A variedade dos registros vai de manifestações de preguiça e de medo ao ávido desejo pela volta ao convívio escolar. Depois da vacina, sinto que a vida está começando a florescer novamente. Sinto alívio, sinto felicidade, sinto amor e sinto esperança, expressa uma passagem. Enquanto outra, protesta: "Vivi uma vida paralela por um ano e agora tenho medo de não me encaixar mais na real".
PASSADO E FUTURO
O projeto começou na pandemia, quando a ainda estudante do ensino médio passou a fazer capturas de tela de suas aulas remotas, ofertadas pela Secretaria de Estado de Educação do Distrito Federal (SEEDF). Aria também gravava relatos dos colegas sobre as dificuldades enfrentadas no período. A essa iniciativa, ela deu o nome de Escola_em_casa.

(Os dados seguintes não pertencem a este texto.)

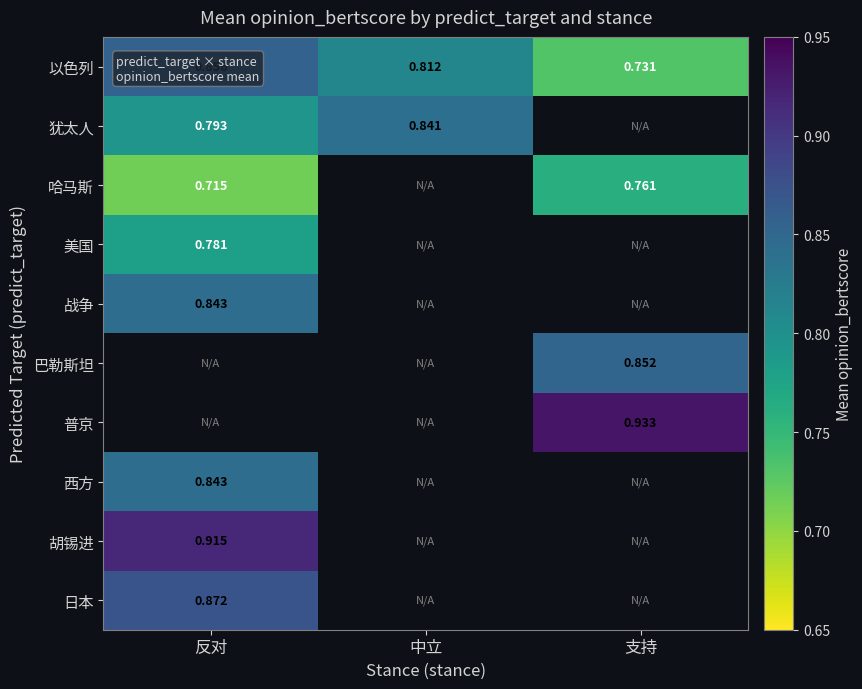

How many distinct data groups are displayed?

10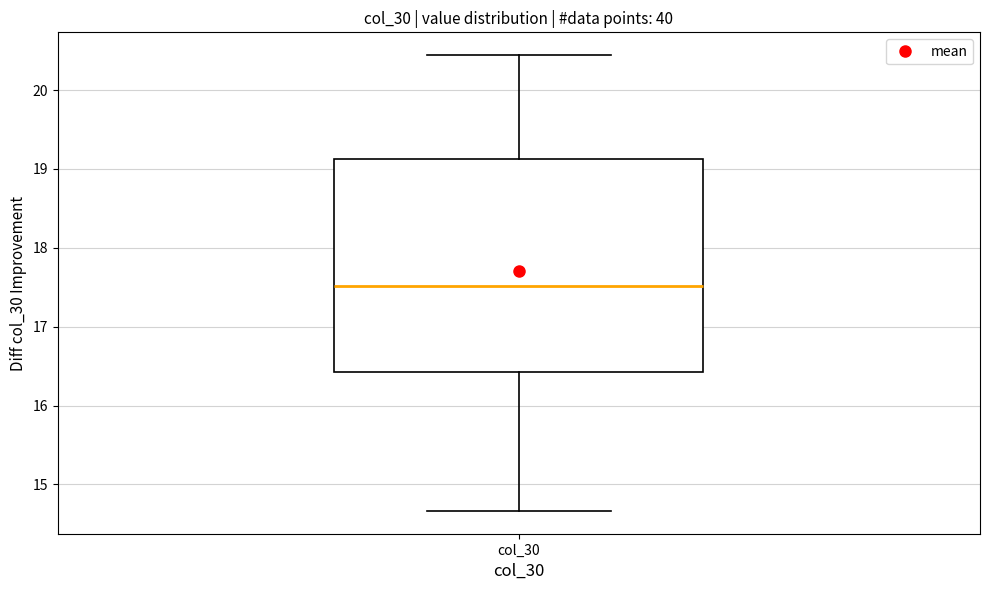

Read this box plot against the y-axis: the position of the median line, the range covered by the box, and the ends of both whiskers. The values are not printed on the chart, so give them approximately, as read against the axis.

median 17.5, box 16.4 to 19.1, whiskers 14.7 to 20.4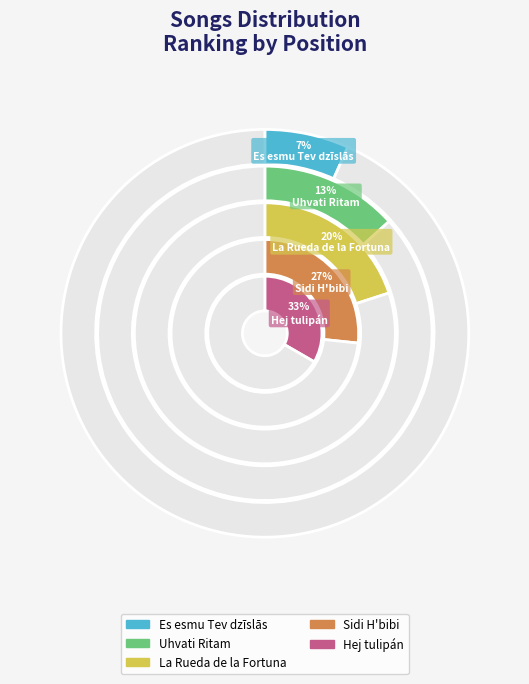

Is Hej tulipán the majority of the pie?

No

Assim como a maioria dos jovens que concluíram o ensino médio no auge da pandemia de covid-19, Aria não teve uma ‘despedida’ da escola. “Voltar à sala de aula depois de concluído o terceiro ano foi maravilhoso porque eu ganhei outro olhar. Estava todo mundo alegre, e foi aconchegante.”
Por outro lado, às vezes sente que nunca irá sair da escola. “Começamos a estudar aos quatro anos de idade e agora nós ainda estamos aqui, porque a Universidade é uma escola também, e eu quero continuar de alguma forma.”
Aria realizou os projetos sem apoio financeiro e nenhum edital. Fez amizades, visitou outros estados e, em Fortaleza, conheceu o pai biológico. “O projeto me levou a outros caminhos, a conhecer mais minha família, aprender a falar ‘tio’, ‘tia’, ‘primo’. Foi muito bom, tem sido muito bom.”
A fotógrafa e artista mantém contato com aqueles com quem teve mais proximidade durante a sua jornada pelo Brasil, principalmente com os professores da rede pública. Ela ressalta que o projeto é coletivo e que, por isso, as imagens não são somente dela. A ideia é devolver as fotografias às escolas para que sejam afixadas em murais, após curadoria conjunta de professores e alunos.
Para o futuro, a estudante de Artes Visuais pretende iniciar outros projetos que não envolvam a educação em si, mas que tenham a Universidade como plano de fundo. “Cansei um pouco desse tema”, brinca. “Penso em falar sobre os centros acadêmicos, sobre amores, sobre amores na UnB e sobre gênero.”